In meiner Erinnerung gibt es kaum etwas Schöneres, als vorm Einschlafen von meinem Opa selbsterfundene Geschichten erzählt oder von meinen Eltern vorgelesen zu bekommen. So waren Bücher und Geschichten für mich von Anfang etwas, das man zusammen erlebt, etwas, das man teilt.  Auch das stille Lesen und das (nur von außen gesehen einsame) Versinken in eine Erzählung genieße ich sehr. Ebenso viel bedeuten mir aber die sozialen, geselligen Aspekte der Beschäftigung mit Literatur, das gemeinsame Lesen und Interpretieren in Lehrveranstaltungen oder bei Literaturtreffen und der Austausch mit Kolleg:innen und Freund:innen, die ähnlich literaturbegeistert sind wie ich selbst. Mich auf wenige Lieblingsbücher festzulegen, ist gar nicht möglich (würde man mich dazu zwingen, fiele die Wahl wahrscheinlich auf die Vernon Subutex-Trilogie von Virginie Despentes).
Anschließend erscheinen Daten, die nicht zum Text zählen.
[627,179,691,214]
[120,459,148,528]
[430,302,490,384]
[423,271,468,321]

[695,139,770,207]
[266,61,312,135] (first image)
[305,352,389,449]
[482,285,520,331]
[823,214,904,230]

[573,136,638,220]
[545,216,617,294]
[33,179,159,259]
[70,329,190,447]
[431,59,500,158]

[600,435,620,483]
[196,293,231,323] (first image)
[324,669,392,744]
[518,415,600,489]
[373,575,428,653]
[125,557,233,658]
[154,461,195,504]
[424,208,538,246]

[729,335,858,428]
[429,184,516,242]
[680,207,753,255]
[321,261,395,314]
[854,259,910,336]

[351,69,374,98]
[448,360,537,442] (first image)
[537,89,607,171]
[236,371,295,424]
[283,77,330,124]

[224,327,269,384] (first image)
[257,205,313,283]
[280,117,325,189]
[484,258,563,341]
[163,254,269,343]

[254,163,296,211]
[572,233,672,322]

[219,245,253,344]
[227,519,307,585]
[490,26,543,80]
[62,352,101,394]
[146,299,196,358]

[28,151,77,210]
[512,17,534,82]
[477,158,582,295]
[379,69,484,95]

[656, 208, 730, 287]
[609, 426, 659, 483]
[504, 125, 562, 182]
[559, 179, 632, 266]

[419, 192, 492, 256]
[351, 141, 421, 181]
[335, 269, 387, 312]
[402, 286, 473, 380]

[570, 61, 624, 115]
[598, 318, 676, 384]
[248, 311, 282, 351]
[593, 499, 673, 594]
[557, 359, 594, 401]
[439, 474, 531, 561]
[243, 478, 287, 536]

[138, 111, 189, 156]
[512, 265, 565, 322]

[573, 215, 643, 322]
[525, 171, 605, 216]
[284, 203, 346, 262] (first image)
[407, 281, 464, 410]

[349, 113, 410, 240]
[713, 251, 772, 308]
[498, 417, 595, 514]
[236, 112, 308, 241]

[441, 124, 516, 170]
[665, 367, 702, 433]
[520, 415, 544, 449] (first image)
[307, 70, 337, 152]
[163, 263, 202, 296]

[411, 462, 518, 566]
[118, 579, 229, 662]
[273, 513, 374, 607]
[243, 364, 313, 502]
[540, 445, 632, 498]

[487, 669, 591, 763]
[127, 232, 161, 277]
Besonders begeistert haben mich in letzter Zeit Connemara von Nicolas Mathieu und Echtzeitalter von Tonio Schachinger.

Lars Henk
Wissenschaftlicher Mitarbeiter

Meine Begeisterung für die Literatur weckten, wie für eine Vielzahl der 90er-Kinder, in erster Linie Harry, Ron, Hermine und ihre magischen Mitstreiter*innen in Hogwarts („Hogwarts, Hogwarts, warzenschweiniges Hogwarts“). Die Lektüre von Jostein Gaarders Sofies Welt ließ mich die Philosophie entdecken. In meinem Französisch- und Philosophiestudium an der Universität Siegen beschäftigten mich vor allem der französische Romancier Émile Zola („Je n’ai eu qu’un amour dans la vie, la vérité, et qu’un but, faire le plus de vérité possible“), der französische Phänomenologe Emmanuel Levinas („Rencontrer un homme, c’est être tenu en éveil par une énigme“) und der französische Soziologe Pierre Bourdieu („Il est important, lorsqu’on est jeune philosophe, de savoir ce dont on se prive par sens de la hauteur philosophique“). Wenn ich mich nicht gerade in ein Werk von Bourdieu vertiefe oder eine Laufrunde durch das hügelige Siegerland drehe, schmettere ich Volleybälle in den Sand oder genieße einen Pfälzer Wein mit Blick auf den Wingert.